In the article on lithium in Mexico and Bolivia, what share of the world's lithium does the 2016 British Geological Survey report attribute to Bolivia?

# SELECTED EXCERPT
= = = =

Armando Alatorre
President
CIMMGM (College of Mining Engineers, Metallurgists and Geologists of Mexico)
/
Expert Contributor

Lithium: Mexico and Bolivia

By Armando Ernesto Alatorre Campos | Fri, 06/11/2021 - 12:57

President Andres Manuel López Obrador stated during his May 19 morning press conference that as a result of President Luis Arce’s visit to Mexico, it was agreed that, based on Bolivia's experience in the exploitation of lithium, that country would help Mexico analyze the benefits for the nation regarding the mineral. Tatiana Clouthier, Ministry of Economy, will be responsible for establishing the communications with the Bolivian government.

Is it a reasonable idea to have Bolivia advising Mexico on the subject of lithium?

From a strictly technical point of view, that country’s experience in producing this element is extremely narrow, to say the least. A British Geological Survey report (2016) states that Bolivia has substantial potential for lithium development, with nearly 8.9 million metric tons (22 percent of the world's total), ahead of Chile (18 percent), the US (17 percent), Argentina (16 percent), China (8 percent) and the Democratic Republic of Congo (6 percent), to cite the six largest. On the other hand, according to the prestigious yearly US Geological Survey’s Mineral Commodity Summaries publication, Bolivia has not reported a single ton of production in this century.

On May 28, 2021, the state-owned company Yacimientos de Litio Bolivianos disclosed sales from potassium chloride and lithium carbonate (January to May of this year). No amounts appear about the tons produced in that period. Also, it said that an industrial-scale plant is needed to increase sales volume. Besides, it reports that the 2021 sales of lithium carbonate account for 530 tons, equivalent to nearly 0.6% of the 2020 world output of 82,000 metric tons. Such data indicates production is from a pilot plant, and the country is far from being in a position to offer any technical advice. On other words, the guidance it could eventually provide is, at best, about how to start a mini-scale operation.

Furthermore, Yacimientos de Litio Bolivianos’ web page displays an invitation (from April 30 to May 31) to investors to develop the resources at Uyuni, Coipasa, and Pastos Grandes. However, Bolivia has been quite erratic in its policies about developing its lithium potential. During Evo Morales’ administration, a $1.3 billion contract was awarded to a German private company to work the Salar de Uyuni deposit, which included plans for an electric battery plant where most of such lithium could be deployed. But, last November, Bolivia, walked away from that commitment, apparently on the grounds that locals felt they were not getting enough remuneration from the project. For the time being, they are working on their own and hoping to find the technical and economic resources to grow. Will it work or be rejected, as happened with the German company?

In addition, one has to acknowledge that lithium has three types of main geological occurrences: pegmatite, salar, and clay; each requires quite different know-how to extract, process and sell. Bolivia, Chile, Argentina, and partially China have salar, where the metal is present in near-surface, diluted brines that have to be concentrated and extracted to obtain the highly sought-after lithium carbonate. In this type of deposit, the three other countries have decades of experience exploring, developing and trading, whereas Bolivia is just taking its first steps. Why turn to Bolivia and not the others countries or a combination?

= = = =

# DATA PROVIDED
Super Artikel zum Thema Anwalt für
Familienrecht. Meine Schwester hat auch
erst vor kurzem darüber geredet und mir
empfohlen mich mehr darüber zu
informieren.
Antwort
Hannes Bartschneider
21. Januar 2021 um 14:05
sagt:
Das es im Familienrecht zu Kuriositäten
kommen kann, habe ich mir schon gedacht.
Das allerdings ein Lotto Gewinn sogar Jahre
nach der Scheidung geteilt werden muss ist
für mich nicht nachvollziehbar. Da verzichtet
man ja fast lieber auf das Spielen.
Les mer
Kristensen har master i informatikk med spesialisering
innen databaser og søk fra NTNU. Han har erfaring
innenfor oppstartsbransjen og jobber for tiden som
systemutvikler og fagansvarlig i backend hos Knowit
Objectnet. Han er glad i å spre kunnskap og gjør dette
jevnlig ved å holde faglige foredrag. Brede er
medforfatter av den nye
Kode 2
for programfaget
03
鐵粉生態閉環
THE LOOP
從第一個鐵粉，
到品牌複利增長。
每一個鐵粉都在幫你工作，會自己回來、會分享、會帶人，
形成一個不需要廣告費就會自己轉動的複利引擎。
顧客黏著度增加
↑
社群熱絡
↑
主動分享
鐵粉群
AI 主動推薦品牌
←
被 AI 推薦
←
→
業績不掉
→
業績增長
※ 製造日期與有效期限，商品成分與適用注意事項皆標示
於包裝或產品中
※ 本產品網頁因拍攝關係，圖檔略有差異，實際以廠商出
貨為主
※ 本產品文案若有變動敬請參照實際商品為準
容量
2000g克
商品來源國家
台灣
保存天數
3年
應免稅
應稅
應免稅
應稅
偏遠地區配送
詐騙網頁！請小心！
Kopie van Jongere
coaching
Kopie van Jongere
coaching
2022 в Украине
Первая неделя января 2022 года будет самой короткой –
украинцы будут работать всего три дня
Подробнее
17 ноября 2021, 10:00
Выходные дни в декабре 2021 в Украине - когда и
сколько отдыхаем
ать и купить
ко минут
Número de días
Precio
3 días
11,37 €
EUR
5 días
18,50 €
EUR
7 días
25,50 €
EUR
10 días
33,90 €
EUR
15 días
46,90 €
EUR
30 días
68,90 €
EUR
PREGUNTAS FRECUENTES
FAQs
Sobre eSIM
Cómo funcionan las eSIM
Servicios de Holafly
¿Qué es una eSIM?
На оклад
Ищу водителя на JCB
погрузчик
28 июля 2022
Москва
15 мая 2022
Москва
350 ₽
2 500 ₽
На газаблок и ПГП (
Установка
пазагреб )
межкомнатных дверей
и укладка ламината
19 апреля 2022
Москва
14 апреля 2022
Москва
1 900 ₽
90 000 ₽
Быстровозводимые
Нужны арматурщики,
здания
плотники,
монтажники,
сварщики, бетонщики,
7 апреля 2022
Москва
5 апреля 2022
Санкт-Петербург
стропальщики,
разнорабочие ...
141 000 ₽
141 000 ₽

= = = =

# WRITTEN REPLY
Nearly 8.9 million metric tons, or 22 percent of the world's total.